Why customers abandon their cart in your online store (and how to avoid it)
Discover the real reasons behind cart abandonment in ecommerce and learn technical and UX strategies to transform clicks into real customers.
You have invested budget in advertising, optimized your social networks and managed to get users to your online store. They browse your products, add items to cart, go to the checkout page and… they disappear.
If this scenario sounds familiar to you, you’re not alone. For B2B business owners and retailers alike, shopping cart abandonment is one of the biggest pain points in eCommerce.
According to industry studies, the average cart abandonment rate in ecommerce is around a staggering 70%. This means that out of every 10 customers who are ready to buy, 7 leave without leaving a cent.
The good news is that most of these abandonments are preventable. It’s not that your product is bad or too expensive; In the vast majority of cases, the problem lies in the digital experience you are offering.
Below, we break down the real culprits behind this capital flight and how modern technology can fix them.
1. The silent killer of sales: A slow website
We live in the era of immediacy. When a corporate client or end consumer decides to make a purchase, their patience is minimal. If your store takes more than 3 seconds to load, you are automatically losing more than half of your potential buyers.
Poor web architecture, heavy unoptimized images, or overloaded code make the user’s browser have to work too hard. In technical terms, this translates into poor performance on the frontend (the visual part of your website) and slow response times on the backend (the server).
The solution: You need a store built with modern technologies that prioritize performance (such as lazy loading of images or static site generation). A fast website not only improves the user experience, but is essential for SEO, allowing you to rank better on Google and reduce your customer acquisition costs.
2. Lack of transparency and “Surprise Costs”

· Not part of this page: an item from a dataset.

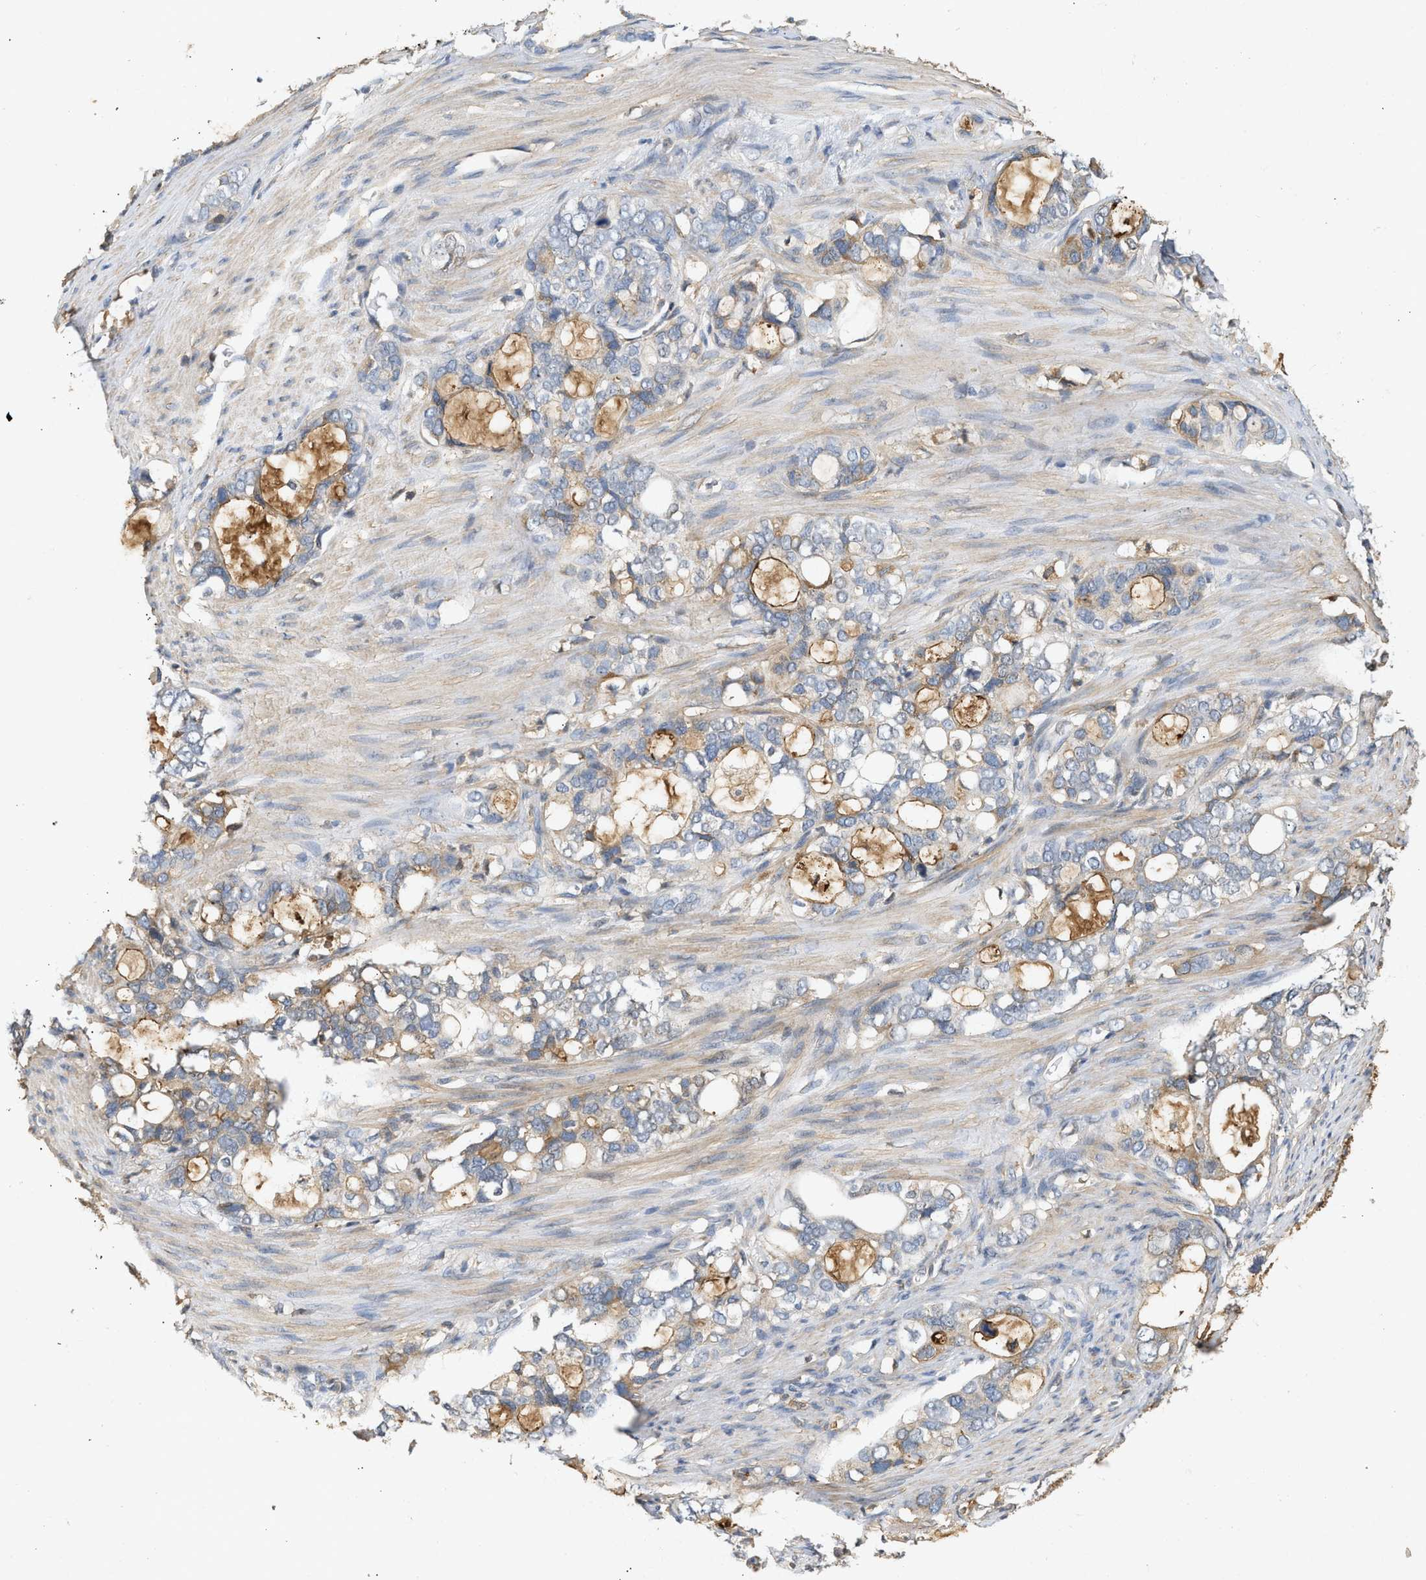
{"staining": {"intensity": "moderate", "quantity": "25%-75%", "location": "cytoplasmic/membranous"}, "tissue": "stomach cancer", "cell_type": "Tumor cells", "image_type": "cancer", "snomed": [{"axis": "morphology", "description": "Adenocarcinoma, NOS"}, {"axis": "topography", "description": "Stomach"}], "caption": "Immunohistochemistry histopathology image of human stomach cancer (adenocarcinoma) stained for a protein (brown), which shows medium levels of moderate cytoplasmic/membranous staining in approximately 25%-75% of tumor cells.", "gene": "F8", "patient": {"sex": "female", "age": 75}}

Nothing ruins a buyer’s confidence faster than reaching the final checkout screen and discovering that the total is significantly higher due to hidden taxes, handling fees, or unexpected shipping costs.
This is a classic User Experience (UX) Design problem. If the user feels that they are being deceived or that vital information is being hidden from them, their instinctive reaction will be to close the tab.
The solution: Implement dynamic shipping calculators on the product page itself or in the first step of the cart. Visual and financial honesty from the first click generates invaluable trust and prevents negative impact at the crucial moment of checkout.
3. A friction-filled checkout process
Do you force your users to create an account before they can purchase? If so, you’re building a brick wall in front of your cash register. Forcing registration is one of the main causes of frustration and abandonment.
Furthermore, an endless payment form, where the customer has to enter redundant data or navigate through three different screens, saps purchase motivation. In the B2B environment, where buyers are often short on time, an inefficient process is unacceptable.
Strategies for a frictionless Checkout:
- Enable “Guest Checkout”: Allows the user to pay only with their email and shipping information. You can offer to create an account after the sale is secured.
- Address autocomplete: Integrate APIs that automatically suggest and complete the customer’s postal address based on their zip code, saving you valuable seconds.
- Multiple payment options: From corporate credit cards to digital wallets (Apple Pay, Google Pay). The fewer barriers there are between intent and transaction, the better.
4. Design that does not inspire security
In the digital world, your website is the showcase and the seller at the same time. If the payment page appears outdated, has broken links, or lacks security indicators (such as SSL lock or payment guarantee seals), the customer will feel a real risk when entering their credit card details.
18% of shoppers abandon cart simply because they “didn’t trust the site with their credit card information.”
The solution: The visual design must convey authority and corporate neatness. A clean, modern and structured design, supported by a robust technological infrastructure, subliminally communicates that your company is serious, stable and secure.